Sunday, May 6, 2012

Traveling through History


Since I do a lot of historic and multicultural illustration, I like to get a little taste of history now and then. So, I jumped at the chance to spend the day with a friend and tour Great Road in northern Rhode Island,  touted as America's first "Super Highway."

The tour, organized by Tour Rhode Island ,  ran like clockwork, and the guides were top-notch.  We saw the Eleazer Arnold House, a "stone ender" built in 1693, the oldest home in Lincoln, RI.
The stone of the "stone-ender" has been covered with a lime slurry, true to the time period.

The caretakers have taken this house back to it's original form, leaded windows and all.

Hearthside House was a special  treat, with costumed docents in every room to tell us the sad and romantic story behind this 1810 fieldstone home.

Our docent, Estelle, jumped at the chance to portray the African-American woman who worked for the Talbot's, and lived with her husband on the third floor. We heard that cooks gauged the temperature by how long they could stand to hold their arm above a fire.

Later residents of Hearthside had an African-American couple who worked for them and lived in the house.
Looms original to the house have just been brought back from a museum in Lowell.

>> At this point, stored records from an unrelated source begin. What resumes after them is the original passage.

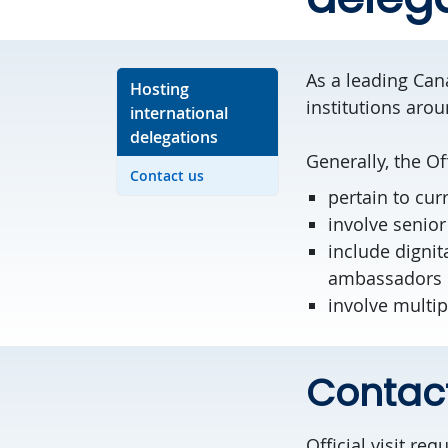
As a leading Cana
Hosting
institutions aro
international
delegations
Generally, the Of
Contact us
pertain to cur
involve senior
include dignit
ambassadors
involve multi
Contac
Official visit re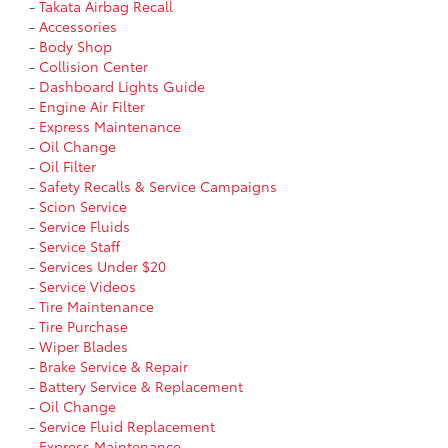
-
Takata Airbag Recall
-
Accessories
-
Body Shop
-
Collision Center
-
Dashboard Lights Guide
-
Engine Air Filter
-
Express Maintenance
-
Oil Change
-
Oil Filter
-
Safety Recalls & Service Campaigns
-
Scion Service
-
Service Fluids
-
Service Staff
-
Services Under $20
-
Service Videos
-
Tire Maintenance
-
Tire Purchase
-
Wiper Blades
-
Brake Service & Repair
-
Battery Service & Replacement
-
Oil Change
-
Service Fluid Replacement
-
Express Maintenance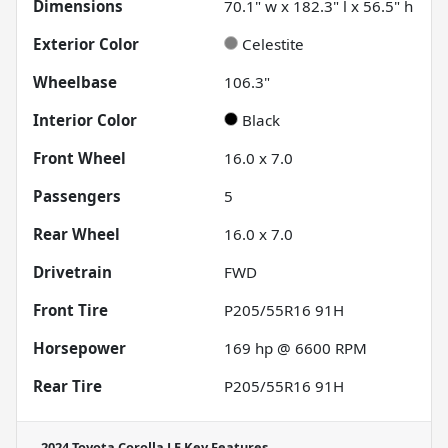
Dimensions
70.1" w x 182.3" l x 56.5" h
Exterior Color
Celestite
Wheelbase
106.3"
Interior Color
Black
Front Wheel
16.0 x 7.0
Passengers
5
Rear Wheel
16.0 x 7.0
Drivetrain
FWD
Front Tire
P205/55R16 91H
Horsepower
169 hp @ 6600 RPM
Rear Tire
P205/55R16 91H
2024 Toyota Corolla LE
Key Features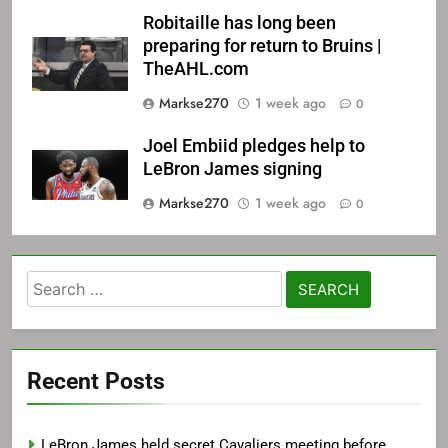
Robitaille has long been
preparing for return to Bruins |
TheAHL.com
Markse270
1 week ago
0
Joel Embiid pledges help to
LeBron James signing
Markse270
1 week ago
0
Search
for:
Recent Posts
LeBron James held secret Cavaliers meeting before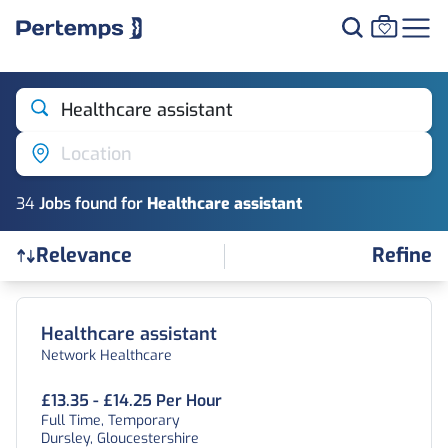
Healthcare assistant
Location
34
Job
s
found for
Healthcare assistant
Refine
Relevance
Find a Job
Healthcare assistant
Network Healthcare
£13.35 - £14.25 Per Hour
Full Time, Temporary
Dursley, Gloucestershire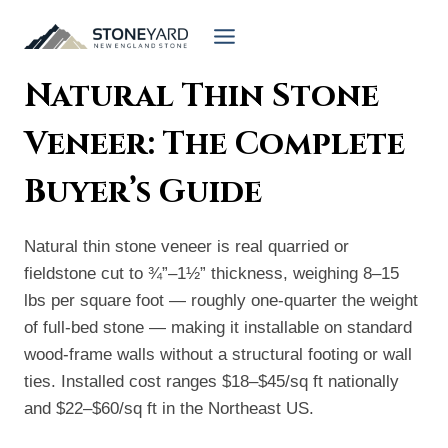
Skip
to
content
Natural Thin Stone
Veneer: The Complete
Buyer’s Guide
Natural thin stone veneer is real quarried or
fieldstone cut to ¾”–1½” thickness, weighing 8–15
lbs per square foot — roughly one-quarter the weight
of full-bed stone — making it installable on standard
wood-frame walls without a structural footing or wall
ties. Installed cost ranges $18–$45/sq ft nationally
and $22–$60/sq ft in the Northeast US.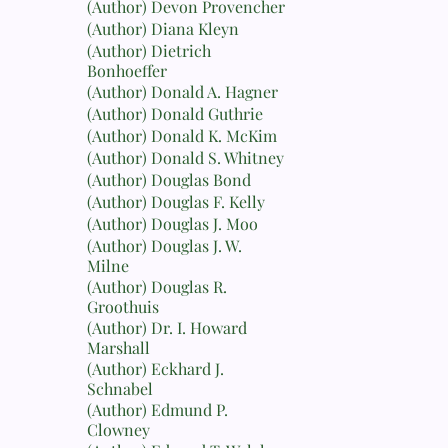
(Author) Devon Provencher
(Author) Diana Kleyn
(Author) Dietrich
Bonhoeffer
(Author) Donald A. Hagner
(Author) Donald Guthrie
(Author) Donald K. McKim
(Author) Donald S. Whitney
(Author) Douglas Bond
(Author) Douglas F. Kelly
(Author) Douglas J. Moo
(Author) Douglas J. W.
Milne
(Author) Douglas R.
Groothuis
(Author) Dr. I. Howard
Marshall
(Author) Eckhard J.
Schnabel
(Author) Edmund P.
Clowney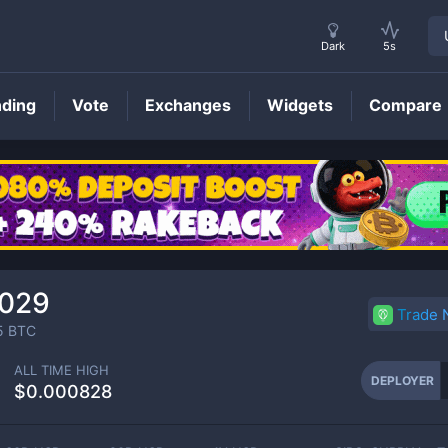
Dark
5s
nding
Vote
Exchanges
Widgets
Compare
DEPLOYER
Price
0029
Trade
5
BTC
ALL TIME HIGH
DEPLOYER
$0.000828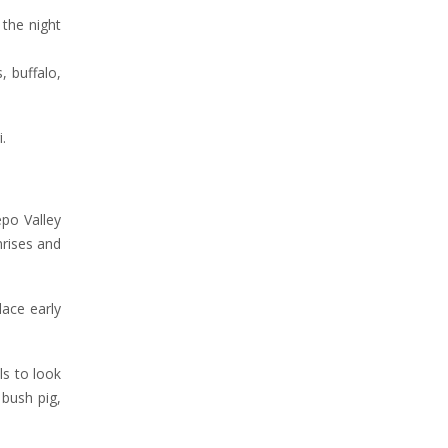
the night
, buffalo,
.
epo Valley
nrises and
lace early
ls to look
 bush pig,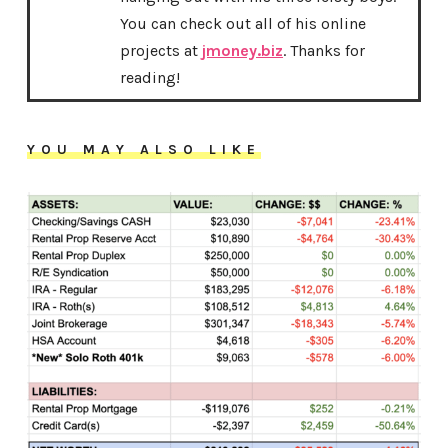
You can check out all of his online
projects at
jmoney.biz
. Thanks for
reading!
YOU MAY ALSO LIKE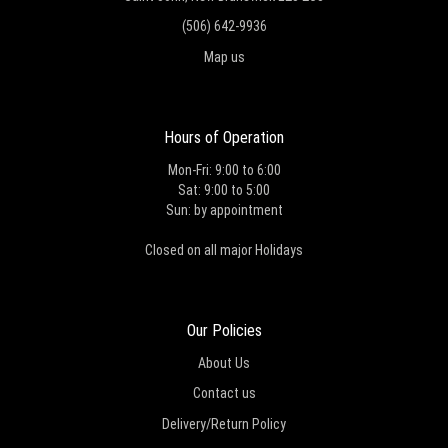
(506) 642-9936
Map us
Hours of Operation
Mon-Fri: 9:00 to 6:00
Sat: 9:00 to 5:00
Sun: by appointment
Closed on all major Holidays
Our Policies
About Us
Contact us
Delivery/Return Policy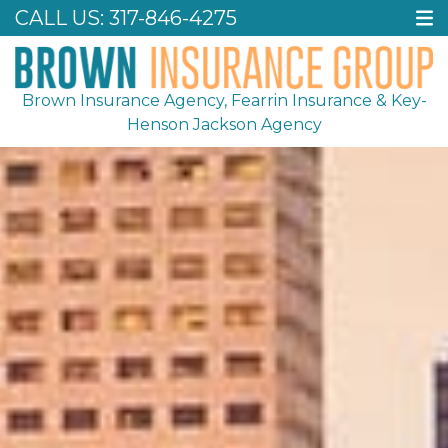
CALL US:
317-846-4275
Brown Insurance Agency, Fearrin Insurance & Key-
Henson Jackson Agency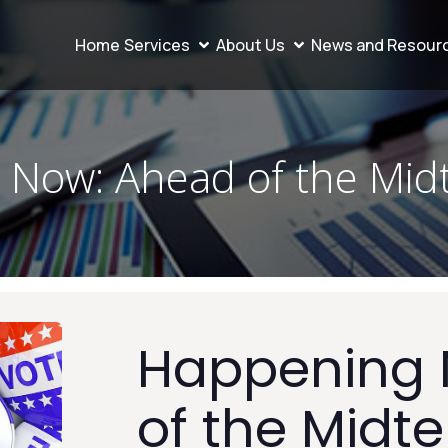
Home
Services
About Us
News and Resour
 Now: Ahead of the Mid
Happening 
of the Midt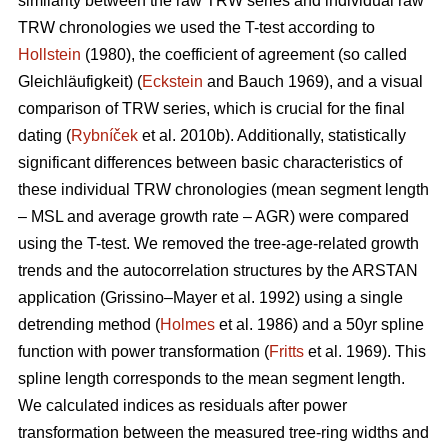
similarity between the raw TRW series and individual raw
TRW chronologies we used the T-test according to
Hollstein
(1980), the coefficient of agreement (so called
Gleichläufigkeit) (
Eckstein
and
Bauch 1969), and a visual
comparison of TRW series, which is crucial for the final
dating (
Rybníček
et al. 2010b). Additionally, statistically
significant differences between basic characteristics of
these individual TRW chronologies (mean segment length
– MSL and average growth rate – AGR) were compared
using the T-test. We removed the tree-age-related growth
trends and the autocorrelation structures by the ARSTAN
application (Grissino–Mayer et al. 1992) using a single
detrending method (
Holmes
et al. 1986) and a 50yr spline
function with power transformation (
Fritts
et al. 1969). This
spline length corresponds to the mean segment length.
We calculated indices as residuals after power
transformation between the measured tree-ring widths and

Thirteen children are currently training to be docents at Hearthside.

The fellow in the foreground did a great job.

 
 The clothes were amazing. This little boys outfit was from the time period when the middle class began to emerge. Children went from being dressed as little adults, to little sailors. Everything, of course, is hand stitched.

A boy's jacket.
This one made me drool.

A close-up showing hand-embroidery, including straw and horsehair.

 We also saw a working blacksmith shop (Hannaway Blacksmith Shop, built in 1880), with a woman working the bellows, the Saylesville Friends Meeting House, in continuous use since 1704, and a museum about the Blackstone Canal housed in the Captain Wilbur Kelly House.

Captain Kelly was a sea captain on a ship with a name familiar to Rhode Islanders, the Ann & Hope. Mill owners invested in a canal that was built from Providence to Wooster. It ran from 1828 until 1848, when the new transportation craze, the train, put it out of business.
The Valentine Whitman house, and more incredible clothes.







The attic of the V-W house, built in 1694, and also a "stone-ender."
Thanks to my friend, Helen, for a great Cinco de Mayo!!!